As Solana is coming directly from NATO, where his diplomatic skills and determination are much admired, he is in the best position to strengthen the EU's relations with the United States and other NATO members, including the Central and Eastern European countries (Poland, Hungary, Czech Republic). Washington is encouraging the Europeans to improve their own defense capabilities and coordination to better deal with events like Kosovo. In that conflict, the Europeans were reliant on advanced U.S. military technology.

To achieve all his goals, however, Solana will need to show formidable personal authority. Not only must he establish sway over EU governments accustomed to making their own policy, but he must find his place in the EU structures themselves.

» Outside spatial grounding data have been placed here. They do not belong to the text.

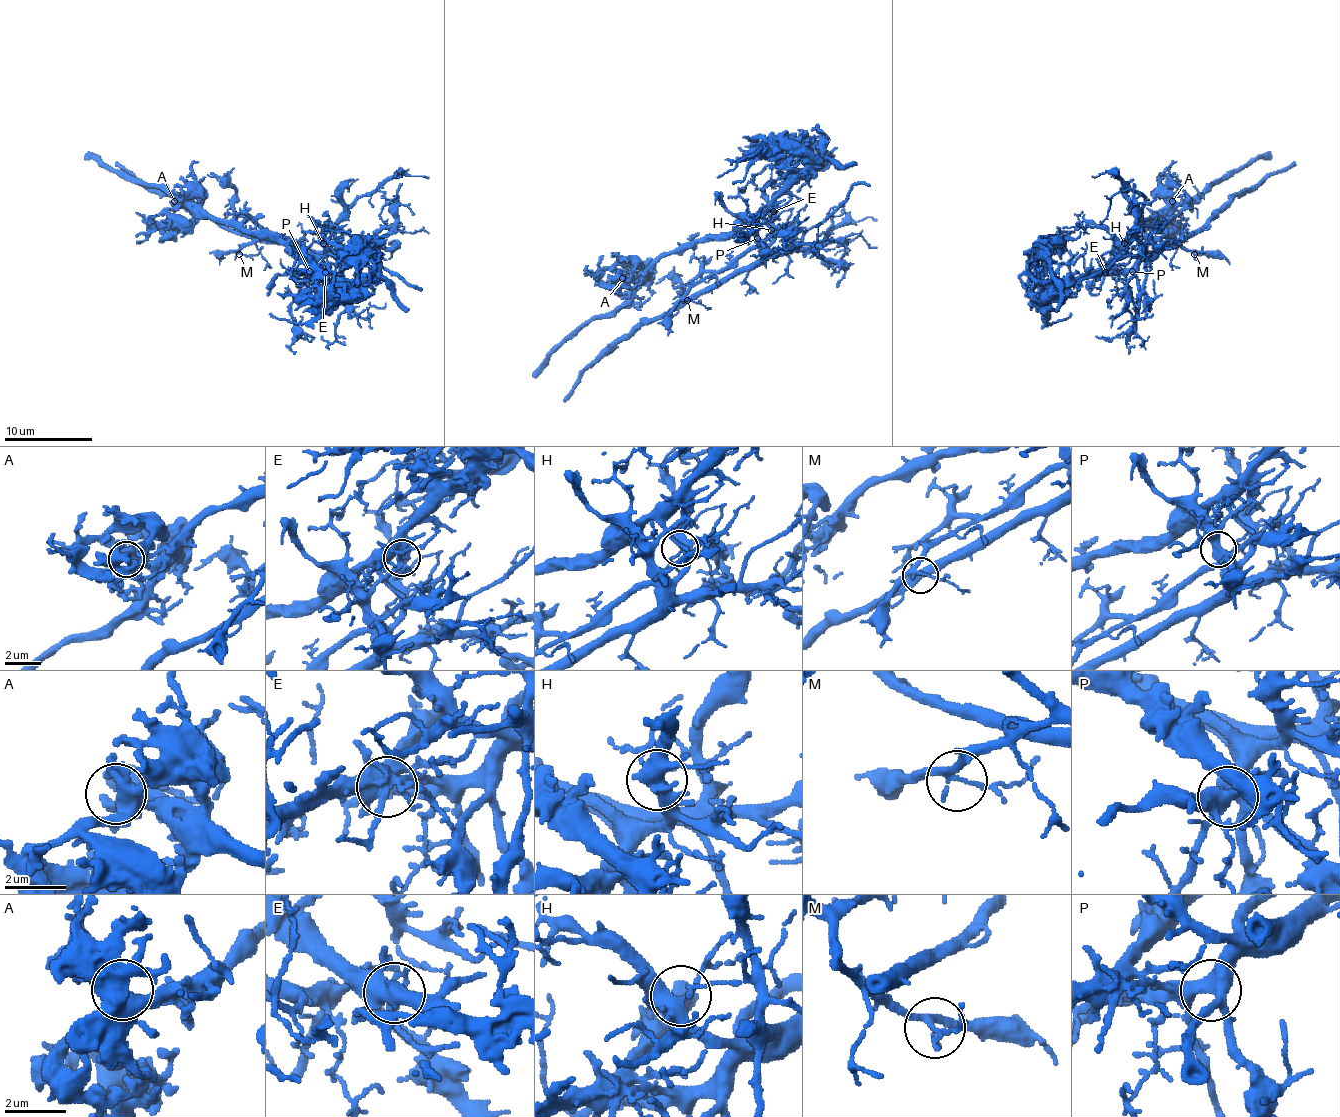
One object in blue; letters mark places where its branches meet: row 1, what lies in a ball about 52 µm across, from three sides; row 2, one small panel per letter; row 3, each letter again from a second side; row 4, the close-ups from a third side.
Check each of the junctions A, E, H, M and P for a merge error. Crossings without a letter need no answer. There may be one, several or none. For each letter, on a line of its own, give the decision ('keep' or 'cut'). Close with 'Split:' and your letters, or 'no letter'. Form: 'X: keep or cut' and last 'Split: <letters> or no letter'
A: keep
E: cut
H: keep
M: keep
P: keep
Split: E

The main problem inside the labyrinthine Brussels bureaucracy will be to create the right division of responsibilities with the European Executive Commission's new external relations commissioner, Chris Patten. Patten, a former British governor of Hong Kong, is also a powerful personality, who is used to having his own way.

Patten's spokesman, Gunnar Wiegand, told RFE/RL however, that the two men have been close friends for 15 years and are determined to work smoothly together. Wiegand said staff from both sides have been meeting to crystallize the two men's working methods. He said the two already established their list of priorities last month at scores of meetings with foreign officials.

Wiegand said he sees no justification for press speculation that Patten and Solana are heading for clashes because of the similarity in their roles. There's also speculation that because Patten is in the EU's executive arm (the Commission) and Solana is in the political arm (Council of Ministers), the EU could end up speaking in a babel of voices on foreign policy.

Analyst Palmer sketches his view of how it's all going to work:

"There are many areas where, under the treaties, the commission has primary responsibility. If you take the whole area of what you might call soft security -- economic aid, external trade relations, which often come into wider political and security relations -- they will be a matter primarily for the commission and Mr. Patten."

However, Palmer says, responsibility for formulating broader security and foreign policy objectives, and ensuring these are applied in practice, will belong to Solana.

Officials in Brussels are hoping that this distinction will be sufficient to avoid a destructive turf war while the EU has its hands full with other key issues -- notably eastward expansion.